TATARTCHEFF, Marthe Thibault. Appel des Femmes Macedoniennes aux peuples libres et la conscience internationale. Geneva, Imprimerie Commerciale, 1933. 9"x5.5", 8pp (though 6 pp of text). ("An Appeal of the Women of Macedonia to Free People of the World and the International Conscience.") Provenance: Carnegie Institute of Washington, and the Library of Congress, with three stamps for these institutions. VG condition. RARE. WorldCat locates only two copies of this work (University College London and Nanterre) and two copies of the English translation (Harvard and Harvard Law). $250
This is a harrowing tale. The author spent years trying to escape from what is today North Macedonia, trying to return to her native Switzerland. She tells a story of vast repression, destruction, and death. Tatartcheff writes ("After eight years of uninterrupted suffering...") on the "...misfortune of Macedonia under Serbian domination" and "addressing the present appeal to the free peoples and to the international conscience, so that they come to help, in the name of humanity, as in the name of threatened peace in the Balkans and in Europe, to a population subjected to an incredible regime of physical and moral terror on the part of the government and the Yugoslav dictatorship".
"The general policy pursued by the Serbian government, now known as Yugoslavia, in Macedonia since, 1912/13 and in the former provinces of the Austro-Hungarian Empire from 1918/19, can be characterized in two words: serbization by violence moral and physical."

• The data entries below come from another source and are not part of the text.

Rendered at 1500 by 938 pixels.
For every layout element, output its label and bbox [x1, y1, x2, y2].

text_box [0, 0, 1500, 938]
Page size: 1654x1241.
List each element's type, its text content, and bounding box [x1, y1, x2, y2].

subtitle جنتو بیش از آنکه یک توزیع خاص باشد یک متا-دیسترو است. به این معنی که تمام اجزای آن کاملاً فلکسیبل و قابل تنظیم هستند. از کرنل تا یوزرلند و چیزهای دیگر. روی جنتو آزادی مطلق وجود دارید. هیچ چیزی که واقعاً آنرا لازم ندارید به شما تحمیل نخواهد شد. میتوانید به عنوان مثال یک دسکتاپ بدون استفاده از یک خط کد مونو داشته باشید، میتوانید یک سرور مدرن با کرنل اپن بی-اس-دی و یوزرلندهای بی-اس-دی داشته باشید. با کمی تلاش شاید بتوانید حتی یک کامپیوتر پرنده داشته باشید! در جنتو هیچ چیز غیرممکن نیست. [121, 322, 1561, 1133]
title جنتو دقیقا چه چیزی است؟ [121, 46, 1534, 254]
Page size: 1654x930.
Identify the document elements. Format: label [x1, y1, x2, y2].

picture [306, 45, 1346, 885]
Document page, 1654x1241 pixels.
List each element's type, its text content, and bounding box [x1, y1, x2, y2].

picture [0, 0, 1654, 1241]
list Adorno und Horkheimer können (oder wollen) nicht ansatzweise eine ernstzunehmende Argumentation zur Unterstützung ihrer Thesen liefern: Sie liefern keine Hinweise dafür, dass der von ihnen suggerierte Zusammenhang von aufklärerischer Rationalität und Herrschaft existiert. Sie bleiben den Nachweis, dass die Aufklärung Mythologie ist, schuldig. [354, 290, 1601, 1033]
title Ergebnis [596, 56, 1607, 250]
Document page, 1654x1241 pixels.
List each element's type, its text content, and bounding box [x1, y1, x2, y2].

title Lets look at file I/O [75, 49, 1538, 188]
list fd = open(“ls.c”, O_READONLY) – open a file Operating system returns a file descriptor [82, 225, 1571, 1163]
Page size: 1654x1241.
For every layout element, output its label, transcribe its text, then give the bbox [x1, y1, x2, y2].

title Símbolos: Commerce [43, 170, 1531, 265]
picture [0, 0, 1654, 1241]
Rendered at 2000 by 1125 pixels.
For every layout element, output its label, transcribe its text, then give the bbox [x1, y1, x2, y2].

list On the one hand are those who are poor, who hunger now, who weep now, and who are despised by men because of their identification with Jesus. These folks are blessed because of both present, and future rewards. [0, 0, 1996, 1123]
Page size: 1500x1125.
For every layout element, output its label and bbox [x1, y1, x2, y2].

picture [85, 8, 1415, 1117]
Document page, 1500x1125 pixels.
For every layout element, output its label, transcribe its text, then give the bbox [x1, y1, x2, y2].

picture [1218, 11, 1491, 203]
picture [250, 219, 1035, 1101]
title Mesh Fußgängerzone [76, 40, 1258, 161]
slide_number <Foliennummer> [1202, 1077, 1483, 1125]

After describing her own imprisonment and the condition of the country in general, the author makes a final appeal, and raises the possibility of extermination: "These methods constitute a permanent threat to the peace of the Balkans and Europe and they are a real disgrace for our century. Unfortunately, with the growing danger of the collapse of Yugoslavia, these methods are only getting worse and more cruel. In the name of human solidarity and peace, in the name of a population threatened with extermination, I address an ardent appeal to all humanitarian organizations in the world, to all international organizations working for the establishment of peace and to all upright consciences to raise their hearing voices for an end to the incredible terror of Serbian tyranny in Macedonia and Yugoslavia."
Keywords: North Macedonia, Serbia, Yugoslavia, Bulgaria, Greece.